Since the beginning of time, IIS has allowed you to configure multiple virtual directories and applications within a single website. There are a bunch of situations where this is useful, but let’s go with a common example. Suppose I have a website than has a bunch of pages, and a REST API which is accessed from scripts in the website. There are a few ways you could set this up, assuming the use of ASP.NET MVC and Web API:
- A single web project hosting both the web pages and API
- One web project for the web pages, and another for the API, deployed to different websites on different servers
- One web project for the web pages, and another for the API that is deployed to the same servers as an IIS application (/Services).
All of these options are valid, but the third option is tempting as it provides a degree of isolation between the two projects while minimising the deployment footprint. It also has the advantage of allowing you to share things like cookies and certain configuration between the two projects.
If you’re hosting your solution in Microsoft Azure, you’re probably already familiar with how to do this in a Web Role (using the <Sites> section in ServiceDefinition.csdef) or in a Virtual Machine (where you can set it all up yourself). But the best place for this solution is Azure Websites – and the good news is that it is also possible to replicate this configuration in a single Azure Website.
Set up the solution
The first step is to set up your solution by creating separate web projects in Visual Studio. Here you can see I have the Web project for my website and the Services project for my API. I also changed the project properties for my Services project to run it in the /Services virtual directory on my local IIS Express web server for development purposes.
Publish the root project
Once my solution is ready to deploy, the next step is to publish the root project (Web) to Azure websites. After choosing the appropriate subscription and website, I kept all the defaults in the Publish dialog.
Set up the Virtual Directory or Application
Now comes the important part. Before attempting to deploy the second project, go into the Azure Management Portal and configure the details for the IIS virtual directory or application in the website’s configuration. You need so specify the name of the directory, the file system location, and whether you want to mark it as an IIS application.
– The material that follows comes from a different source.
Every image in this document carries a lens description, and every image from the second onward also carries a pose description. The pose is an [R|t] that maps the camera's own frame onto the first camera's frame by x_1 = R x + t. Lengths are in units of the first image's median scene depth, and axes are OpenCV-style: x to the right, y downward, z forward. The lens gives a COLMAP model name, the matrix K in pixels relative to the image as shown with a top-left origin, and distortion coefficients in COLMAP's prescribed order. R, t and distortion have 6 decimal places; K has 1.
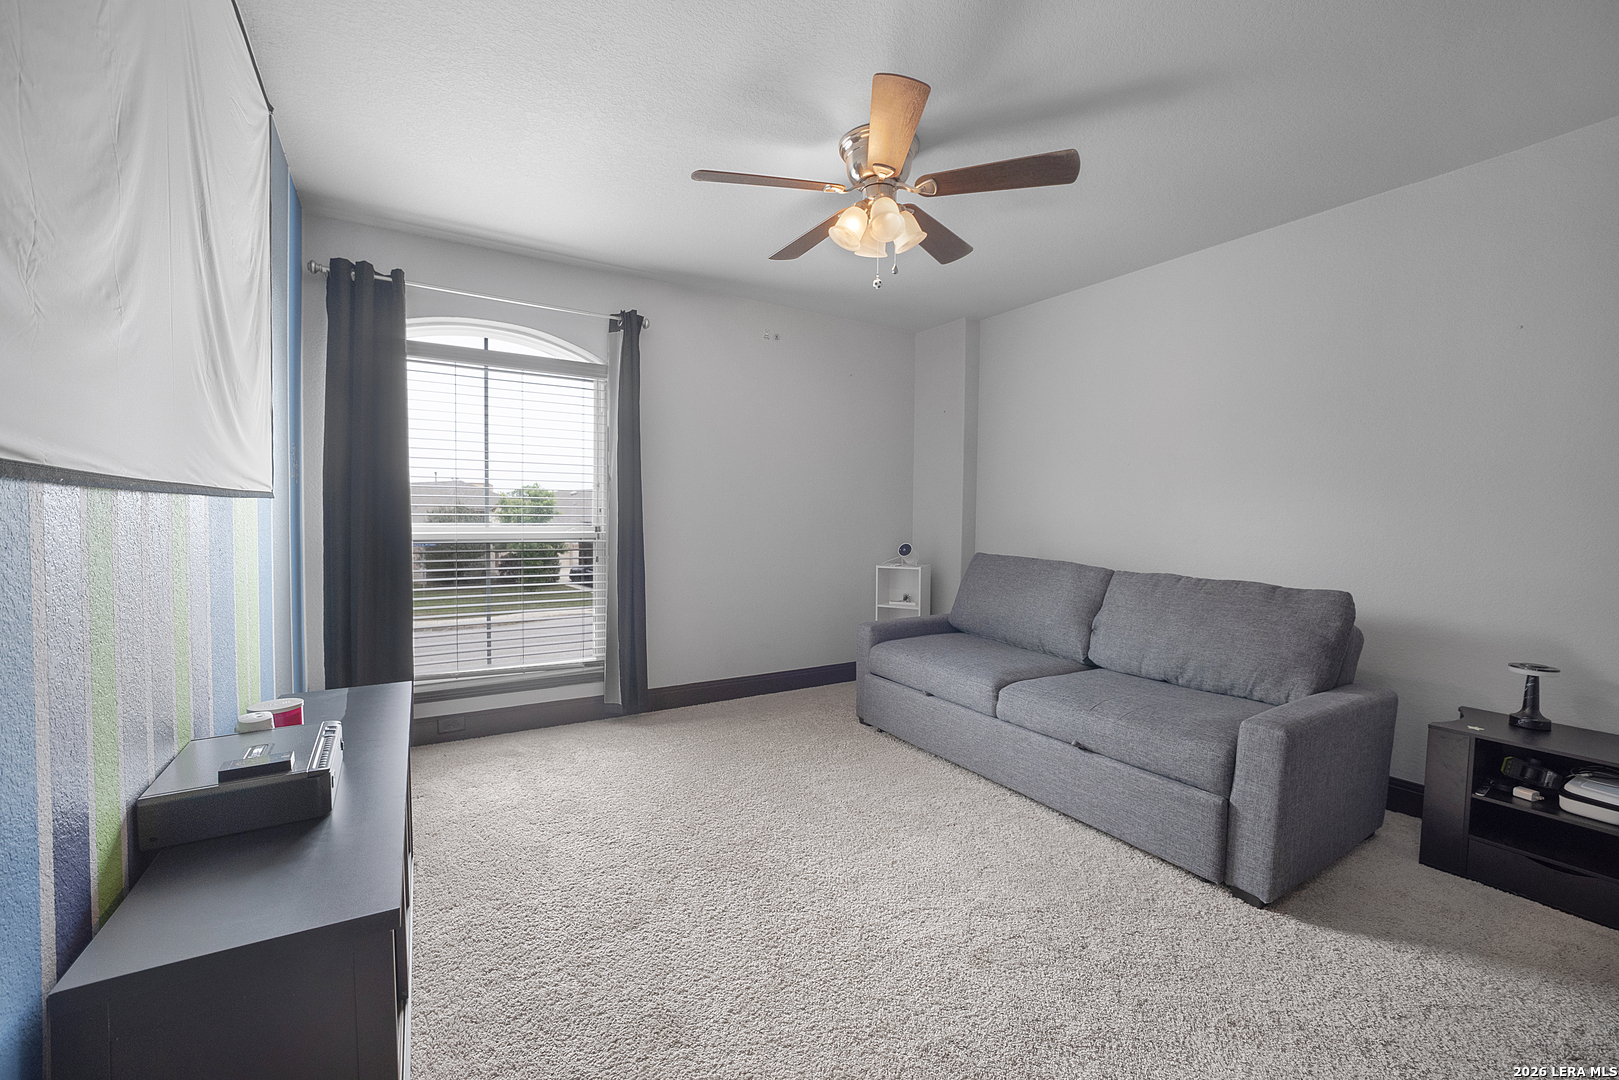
lens RADIAL K [[661.1, 0, 809.8], [0, 661.1, 534.0], [0, 0, 1]] dist [-0.022365, 0.004404]
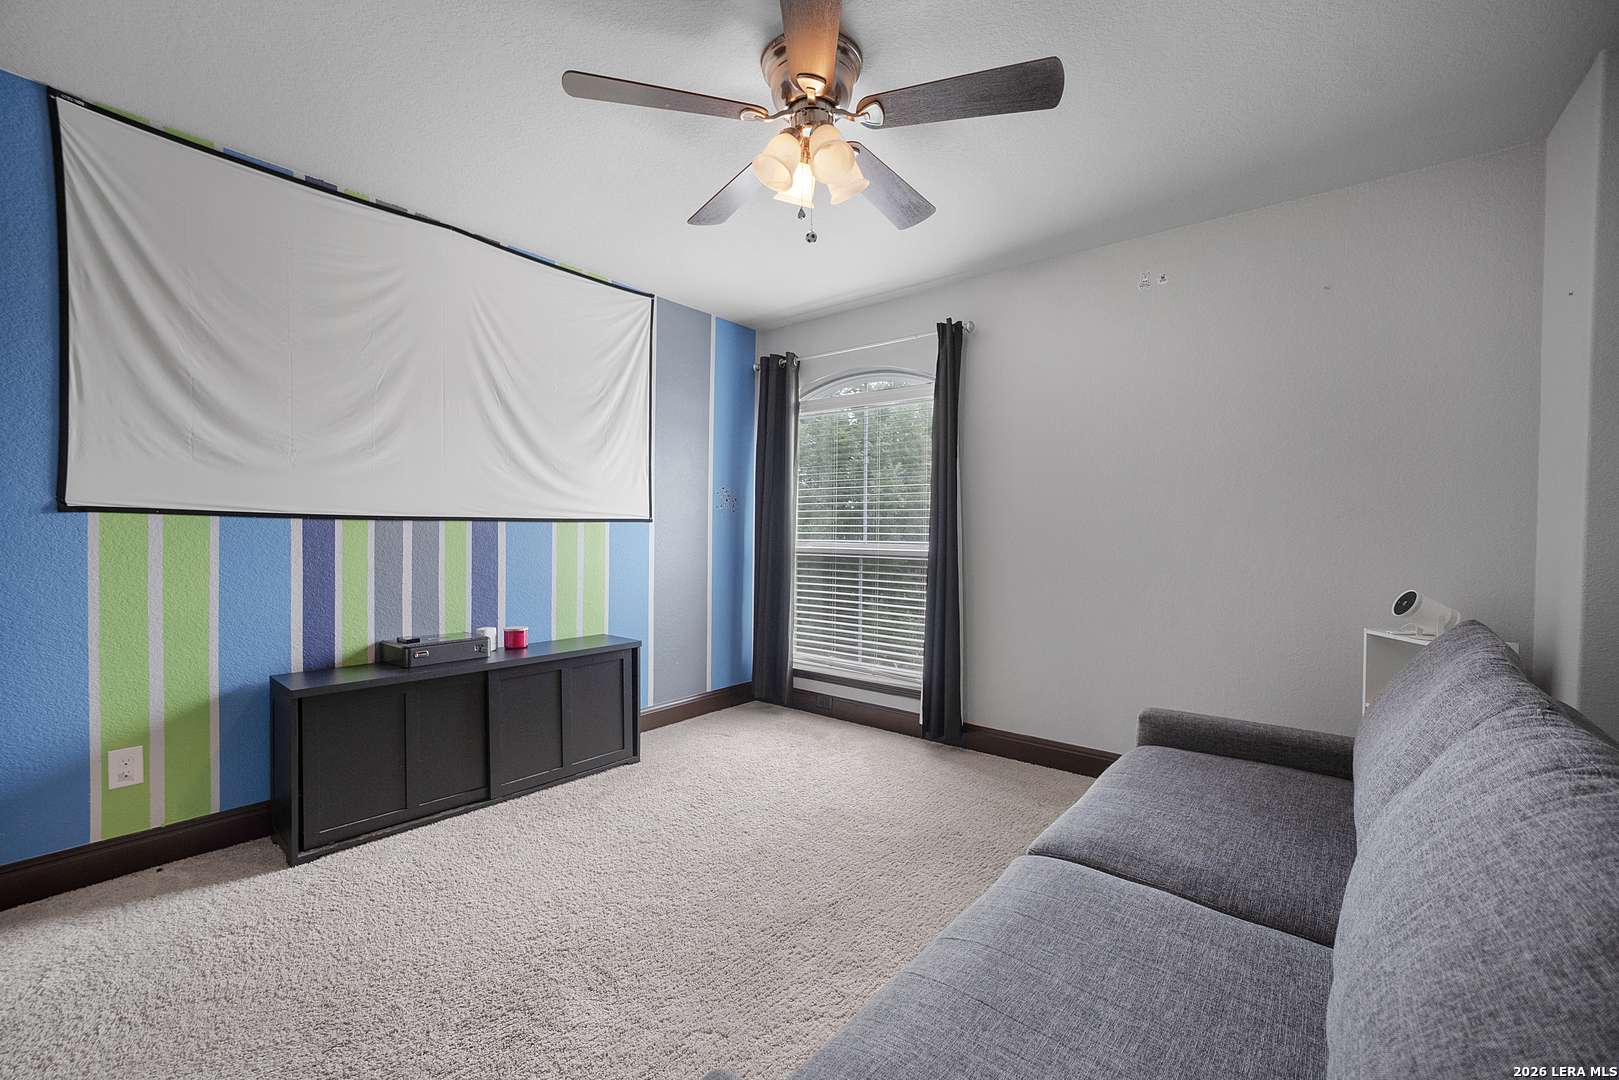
lens RADIAL K [[661.1, 0, 805.9], [0, 661.1, 542.7], [0, 0, 1]] dist [-0.022365, 0.004404]
pose [[0.319546, 0.009853, -0.947520, 0.584622], [-0.029693, 0.999559, 0.000380, -0.010609], [0.947105, 0.028014, 0.319698, 0.523376]]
Be sure to save your settings to apply the changes to Azure.
Publish the child project(s)
Once your IIS virtual directory or application is set up, you can deploy your child projects. When using the Publish dialog, make sure you select the same Azure subscription and website that you used for your root project. Then you need to include the virtual directory path in the Site Name and Destination URL sections on the Connection tab.
Once the publishing is done, you’ll have your multi-project solution successfully deployed in separate virtual directories within a single Azure Website.